Let's say I'm a gym owner and I have only 2 years of monthly data of my gym memberships. Some members have quit after a few months and some members have been a member for all 2 years (24 months).

I want to estimate the 0 < p < 1 value as a probability of a member being retained for the next month.

I was thinking about modeling this is as a geometric distribution to estimate my p parameter. Thus, I can calculate the mean # of months of memberships amongst all members (this will be x_bar). Therefore, because the mean of a geometric is 1/p, we can do p = 1/x_bar to get the estimate of p.

However, after trying this, I quickly realize that I am underestimating the p because some of my data shows that some members have been members for all 24 months. They still have not left my gym yet. Therefore, I realize my p is a lower bound.

How can I get closer to estimating a more accurate p? Maybe a simulation? What are your thoughts?


1 Answer 1


This can be viewed (and is perhaps best viewed) in terms of survival analysis. You have observations of the months "survived" (retained membership), some of which are right-censored (you only know that the survival time is >24 months). It's possible you have left-truncated observations as well--people whose membership started before the 24 months.

If you're mainly interested in the probability of retaining the membership for another month (conditional on having a membership at the start of the month), you can treat this as a problem in discrete-time survival analysis in particular, which makes things a bit simpler. Then you can actually turn this into a straightforward binomial (actually Bernoulli) regression, which depending on your choice of link function could be logistic regression or complementary log-log regression, for example.

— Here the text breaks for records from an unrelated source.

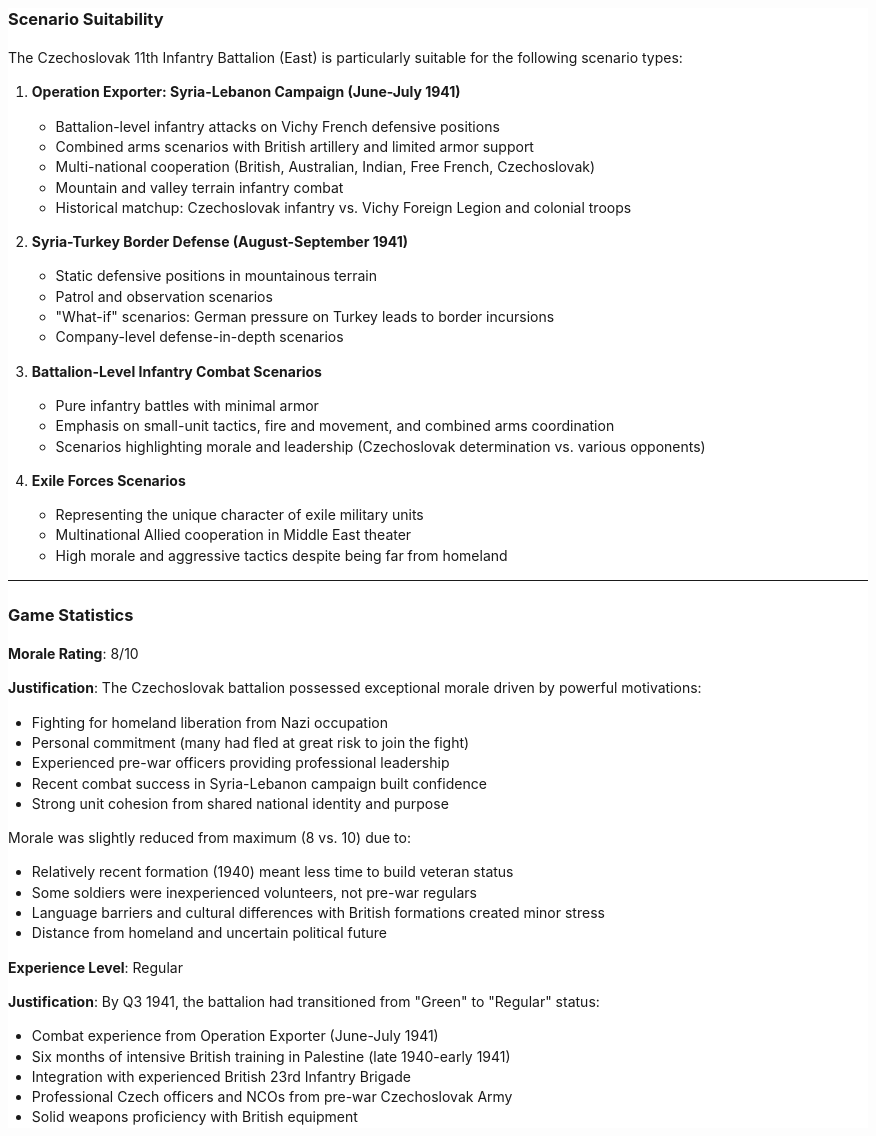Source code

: ### Scenario Suitability

The Czechoslovak 11th Infantry Battalion (East) is particularly suitable for the following scenario types:

1. **Operation Exporter: Syria-Lebanon Campaign (June-July 1941)**
   - Battalion-level infantry attacks on Vichy French defensive positions
   - Combined arms scenarios with British artillery and limited armor support
   - Multi-national cooperation (British, Australian, Indian, Free French, Czechoslovak)
   - Mountain and valley terrain infantry combat
   - Historical matchup: Czechoslovak infantry vs. Vichy Foreign Legion and colonial troops

2. **Syria-Turkey Border Defense (August-September 1941)**
   - Static defensive positions in mountainous terrain
   - Patrol and observation scenarios
   - "What-if" scenarios: German pressure on Turkey leads to border incursions
   - Company-level defense-in-depth scenarios

3. **Battalion-Level Infantry Combat Scenarios**
   - Pure infantry battles with minimal armor
   - Emphasis on small-unit tactics, fire and movement, and combined arms coordination
   - Scenarios highlighting morale and leadership (Czechoslovak determination vs. various opponents)

4. **Exile Forces Scenarios**
   - Representing the unique character of exile military units
   - Multinational Allied cooperation in Middle East theater
   - High morale and aggressive tactics despite being far from homeland

---

### Game Statistics

**Morale Rating**: 8/10

**Justification**: The Czechoslovak battalion possessed exceptional morale driven by powerful motivations:
- Fighting for homeland liberation from Nazi occupation
- Personal commitment (many had fled at great risk to join the fight)
- Experienced pre-war officers providing professional leadership
- Recent combat success in Syria-Lebanon campaign built confidence
- Strong unit cohesion from shared national identity and purpose

Morale was slightly reduced from maximum (8 vs. 10) due to:
- Relatively recent formation (1940) meant less time to build veteran status
- Some soldiers were inexperienced volunteers, not pre-war regulars
- Language barriers and cultural differences with British formations created minor stress
- Distance from homeland and uncertain political future

**Experience Level**: Regular

**Justification**: By Q3 1941, the battalion had transitioned from "Green" to "Regular" status:
- Combat experience from Operation Exporter (June-July 1941)
- Six months of intensive British training in Palestine (late 1940-early 1941)
- Integration with experienced British 23rd Infantry Brigade
- Professional Czech officers and NCOs from pre-war Czechoslovak Army
- Solid weapons proficiency with British equipment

But to make things super-simple, if you're just trying to estimate a single probability, i.e. a constant model, then the method reduces to this:

For each customer, for each month that they retained their membership, from the point in time you started tracking them (could be since the start of the membership, could be later than that), record a zero.

For each customer, for each month that they had a membership at the beginning of the month, but dropped out during the month, record a one.

Take the average of all the zeros and ones. That's your estimate of the monthly discrete-time hazard rate. Take one minus that, and you have an estimate of the monthly probability of retention.

This is equivalent to doing a logistic regression on the zeros and ones above, with only an intercept/constant in the model.

For more details, a few references off the top of my head are Stephen Jenkins paper on the "easy estimation" method, his lecture notes on survival analysis (probably still available online), and Paul Allison's book on survival analysis in SAS (which is useful even if you don't use SAS).

PS I'm guessing the hazard rate is not actually constant, but decreases with the months since the membership started, i.e. that people who have already retained their membership for some time are expected to stay with you for longer. That's a straightforward extension of this approach--basically you'd do a logistic regression on the data above, using time-since-membership-started as a covariate. But you may not be interested in that, or maybe you don't think you have enough data to look into it (trying wouldn't hurt though).